Danwei Picks: 2007-11-28

Danwei Picks is a daily digest of the “From the Web” links found on the Danwei homepage. A feed for the links as they are posted throughout the day is available at Feedsky (in China) or Feedburner (outside China).

Saving face, ordaining bishops: Adam Minter at Shanghai Scrap posts about the maneuvering and clever scheduling that has been going on to keep Beijing and the Vatican from falling out again:

The September ordinations of Papally-approved bishops for Beijing and Guiyang was widely assumed to mark an improvement in the ongoing rapprochement between the Vatican and Beijing. And, to an extent, that interpretation was correct. Not only had the Pope approved the ordinations, but so had the government-run Chinese Catholic Bishops Conference. But all was not well, either. Faithful in both dioceses were upset by the attendance of Ma Yinglin, the illicitly ordained (in 2006, without Papal approval) bishop of Kunming. Though nobody was saying so publicly, many interpreted Ma’s presence as a not-so-subtle signal that the Chinese religious authorities were not yet so willing to loosen their control over Chinese Catholic life and – at the same time – a direct signal that the new bishops would be loyal to Beijing before Rome.
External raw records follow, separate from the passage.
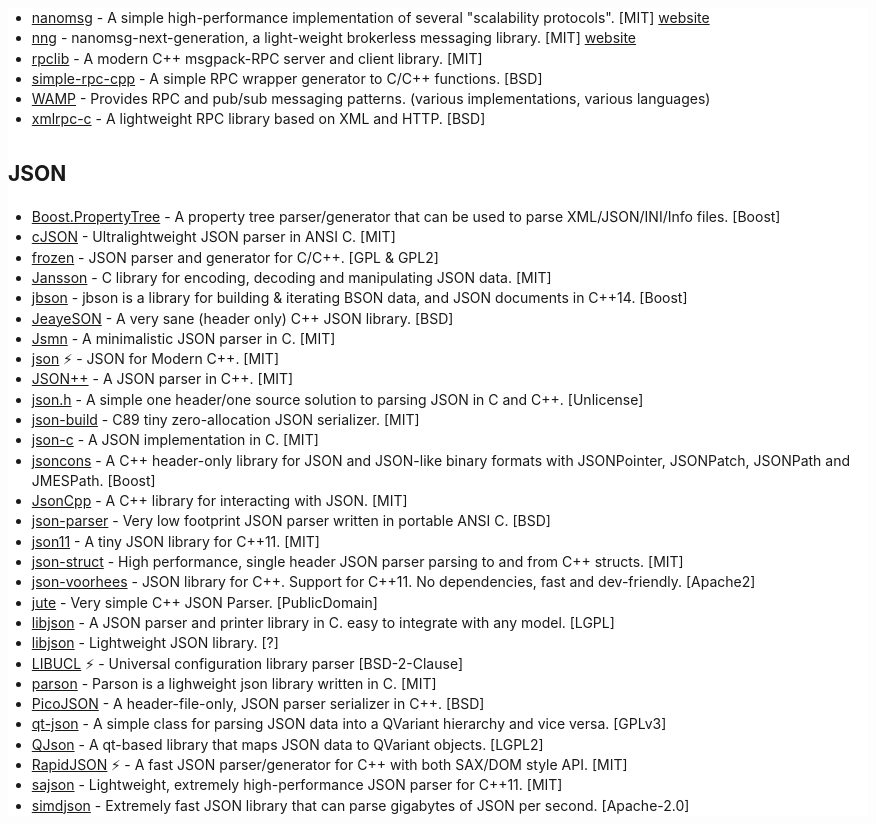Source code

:* [nanomsg](https://github.com/nanomsg/nanomsg) - A simple high-performance implementation of several "scalability protocols". [MIT] [website](http://nanomsg.org/)
* [nng](https://github.com/nanomsg/nng) - nanomsg-next-generation, a light-weight brokerless messaging library. [MIT] [website](https://nanomsg.github.io/nng/)
* [rpclib](https://github.com/rpclib/rpclib) - A modern C++ msgpack-RPC server and client library. [MIT]
* [simple-rpc-cpp](https://github.com/pearu/simple-rpc-cpp) - A simple RPC wrapper generator to C/C++ functions. [BSD]
* [WAMP](http://wamp.ws/) - Provides RPC and pub/sub messaging patterns. (various implementations, various languages)
* [xmlrpc-c](http://xmlrpc-c.sourceforge.net/) - A lightweight RPC library based on XML and HTTP. [BSD]

## JSON

* [Boost.PropertyTree](http://www.boost.org/doc/libs/1_55_0/doc/html/property_tree.html) - A property tree parser/generator that can be used to parse XML/JSON/INI/Info files. [Boost]
* [cJSON](https://github.com/DaveGamble/cJSON) - Ultralightweight JSON parser in ANSI C. [MIT]
* [frozen](https://github.com/cesanta/frozen) - JSON parser and generator for C/C++. [GPL & GPL2]
* [Jansson](https://github.com/akheron/jansson) - C library for encoding, decoding and manipulating JSON data. [MIT]
* [jbson](https://github.com/chrismanning/jbson) - jbson is a library for building & iterating BSON data, and JSON documents in C++14. [Boost]
* [JeayeSON](https://github.com/jeaye/jeayeson) - A very sane (header only) C++ JSON library. [BSD]
* [Jsmn](https://github.com/zserge/jsmn) - A minimalistic JSON parser in C. [MIT]
* [json](https://github.com/nlohmann/json) :zap: - JSON for Modern C++. [MIT]
* [JSON++](https://github.com/hjiang/jsonxx) - A JSON parser in C++. [MIT]
* [json.h](https://github.com/sheredom/json.h) - A simple one header/one source solution to parsing JSON in C and C++. [Unlicense]
* [json-build](https://github.com/lcsmuller/json-build) - C89 tiny zero-allocation JSON serializer. [MIT]
* [json-c](https://github.com/json-c/json-c) - A JSON implementation in C. [MIT]
* [jsoncons](https://github.com/danielaparker/jsoncons) - A C++ header-only library for JSON and JSON-like binary formats with JSONPointer, JSONPatch, JSONPath and JMESPath. [Boost]
* [JsonCpp](https://github.com/open-source-parsers/jsoncpp) - A C++ library for interacting with JSON. [MIT]
* [json-parser](https://github.com/udp/json-parser) - Very low footprint JSON parser written in portable ANSI C. [BSD]
* [json11](https://github.com/dropbox/json11) - A tiny JSON library for C++11. [MIT]
* [json-struct](https://github.com/jorgen/json_struct) - High performance, single header JSON parser parsing to and from C++ structs. [MIT]
* [json-voorhees](https://github.com/tgockel/json-voorhees) - JSON library for C++. Support for C++11. No dependencies, fast and dev-friendly. [Apache2]
* [jute](https://github.com/amir-s/jute) - Very simple C++ JSON Parser. [PublicDomain]
* [libjson](https://github.com/vincenthz/libjson) - A JSON parser and printer library in C. easy to integrate with any model. [LGPL]
* [libjson](http://sourceforge.net/projects/libjson/) - Lightweight JSON library. [?]
* [LIBUCL](https://github.com/vstakhov/libucl) :zap: - Universal configuration library parser [BSD-2-Clause]
* [parson](https://github.com/kgabis/parson) - Parson is a lighweight json library written in C. [MIT]
* [PicoJSON](https://github.com/kazuho/picojson) - A header-file-only, JSON parser serializer in C++. [BSD]
* [qt-json](https://github.com/gaudecker/qt-json) - A simple class for parsing JSON data into a QVariant hierarchy and vice versa. [GPLv3]
* [QJson](https://github.com/flavio/qjson) - A qt-based library that maps JSON data to QVariant objects. [LGPL2]
* [RapidJSON](https://github.com/miloyip/rapidjson) :zap: - A fast JSON parser/generator for C++ with both SAX/DOM style API. [MIT]
* [sajson](https://github.com/chadaustin/sajson) - Lightweight, extremely high-performance JSON parser for C++11. [MIT]
* [simdjson](https://github.com/lemire/simdjson) - Extremely fast JSON library that can parse gigabytes of JSON per second. [Apache-2.0]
Then, last week, came news that three additional bishops had received approval from the Chinese Bishops Conference to be ordained in Guangzhou, Yichang, and Ningxia, respectively.
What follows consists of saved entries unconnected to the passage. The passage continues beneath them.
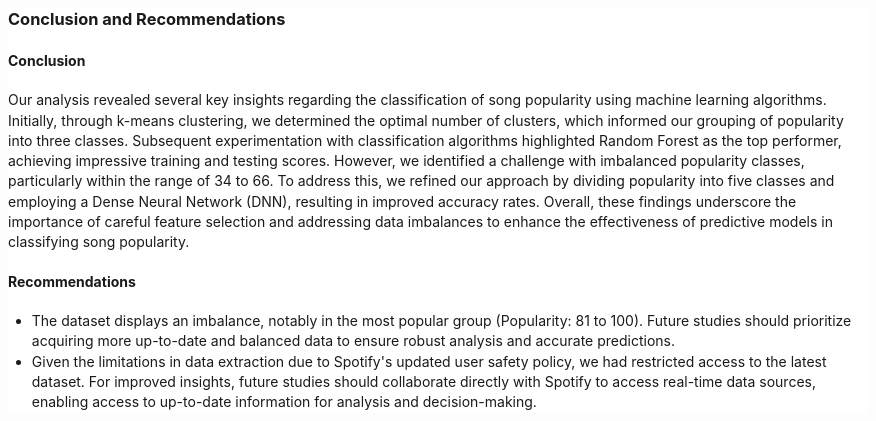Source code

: 




### Conclusion and Recommendations

#### Conclusion
Our analysis revealed several key insights regarding the classification of song popularity using machine learning algorithms. Initially, through k-means clustering, we determined the optimal number of clusters, which informed our grouping of popularity into three classes. Subsequent experimentation with classification algorithms highlighted Random Forest as the top performer, achieving impressive training and testing scores. However, we identified a challenge with imbalanced popularity classes, particularly within the range of 34 to 66. To address this, we refined our approach by dividing popularity into five classes and employing a Dense Neural Network (DNN), resulting in improved accuracy rates. Overall, these findings underscore the importance of careful feature selection and addressing data imbalances to enhance the effectiveness of predictive models in classifying song popularity.


#### Recommendations
- The dataset displays an imbalance, notably in the most popular group (Popularity: 81 to 100). Future studies should prioritize acquiring more up-to-date and balanced data to ensure robust analysis and accurate predictions.
- Given the limitations in data extraction due to Spotify's updated user safety policy, we had restricted access to the latest dataset. For improved insights, future studies should collaborate directly with Spotify to access real-time data sources, enabling access to up-to-date information for analysis and decision-making.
Fighting off the wolves: Zhu Linyong of the China Daily talks to Liu Zhenyun about his new novel, I Am Liu Yuejin:

Chef Liu is a mild-natured migrant worker who is tortured by his broken marriage. The chef tries every means to safeguard his own interests. He is smart but powerless.

In his search for his lost bag of money, Liu Yuejin breaks promises, playing a deadly game with dangerous enemies, including a real estate tycoon, corrupted officials, the mafia, vendors, prostitutes, private eyes, and subcontractors.

"Life looks smooth and perfect. However, when looking underneath, one may find holes, cracks and misfit joints. I intend to do a justice to the incongruity of life in my stories," explains Liu who prefers to call all his novels "comedies" instead of "tragedies or tragic-comedies".

"For centuries, playwrights, writers, and scriptwriters are fond of writing about tragedies. But in my eyes, all tragedies are comedies," says Liu.

The end of the golden age of blogs in China: Ethan Zuckerman writes about Michael Anti’s presentation about Chinese blogs as part of a Berkman talk:

…since 2006, most of the interesting and dissenting news is coming from chat rooms. 2004 and 2005, he tells us, were the "golden years" for the Chinese blogosphere….and they’re over now…. the Chinese internet has gone "back to the old years", and chat rooms have returned to importance. Chatrooms have existed in China since 1998, and they’re popular venues for spreading "sharp news"…. "We’re making social change using web 1.0, not using web 2.0."

Web 2.0 is associated with democratization and decentralization in the US and Europe. These tools make it possible for people to have a voice, and for online voices to become powerful in an offline space. "But this can only happen in democratic countries," he argues. In China, the problem with these tools is that they’re centralized, living on a single server. Block wordpress.com and you block millions of voices; blog twitter.com and you block the entire service. They’re easy to control via firewalls and government centralized control.

But email and chatrooms aren’t as centralized. There are chatrooms on thousands of servers, and it’s hard for the government to block every chatroom overseas. It’s easy to blog webmail, but people who use POP mail are difficult to block and prevent from talking about sensitive topics. Oddly enough, GMail remains unblocked in China – Anti believes it’s because so many government officials and businessmen use it, and it would be difficult to block it without negative implications for powerful people.

"We don’t need new media theory to explain blogs in China: blogs are old media," Anti argues. "We had no media before 1996 – we had propoganda." In propoganda, the party speaks to you – it’s exclusively one-way communication. The internet introduces the idea of bi-directional media, and creates media as we understand it for the first time in China in 1996.

More information from David Weinberger.

China should forgive American debt: Josh at Cup of Cha makes the case for debt forgiveness:

China needs to look into its heart, and its soul, and forgive American debt. For too long the US has been held hostage to foreign debt collectors, and quite frankly, it’s weighing the country down. At this point it seems petty for China even to ask for its money back. What’s 900 billion dollars among strategic allies?

Sarko in Beijing, China offers $15 billion deal for Airbus: The Wall Street Journal reports:

A tentative agreement for China to buy Airbus jetliners valued at $15 billion topped about $30 billion of contract signings for French companies overseen by President Nicolas Sarkozy during his first state visit to the country, but the raft of deals barely papered over widening currency-policy differences between the powers.

Mr. Sarkozy yesterday urged Beijing to let the yuan rise against the euro as tension grows in Europe over the euro’s strength against the Chinese currency. The European Union is China’s top trading partner.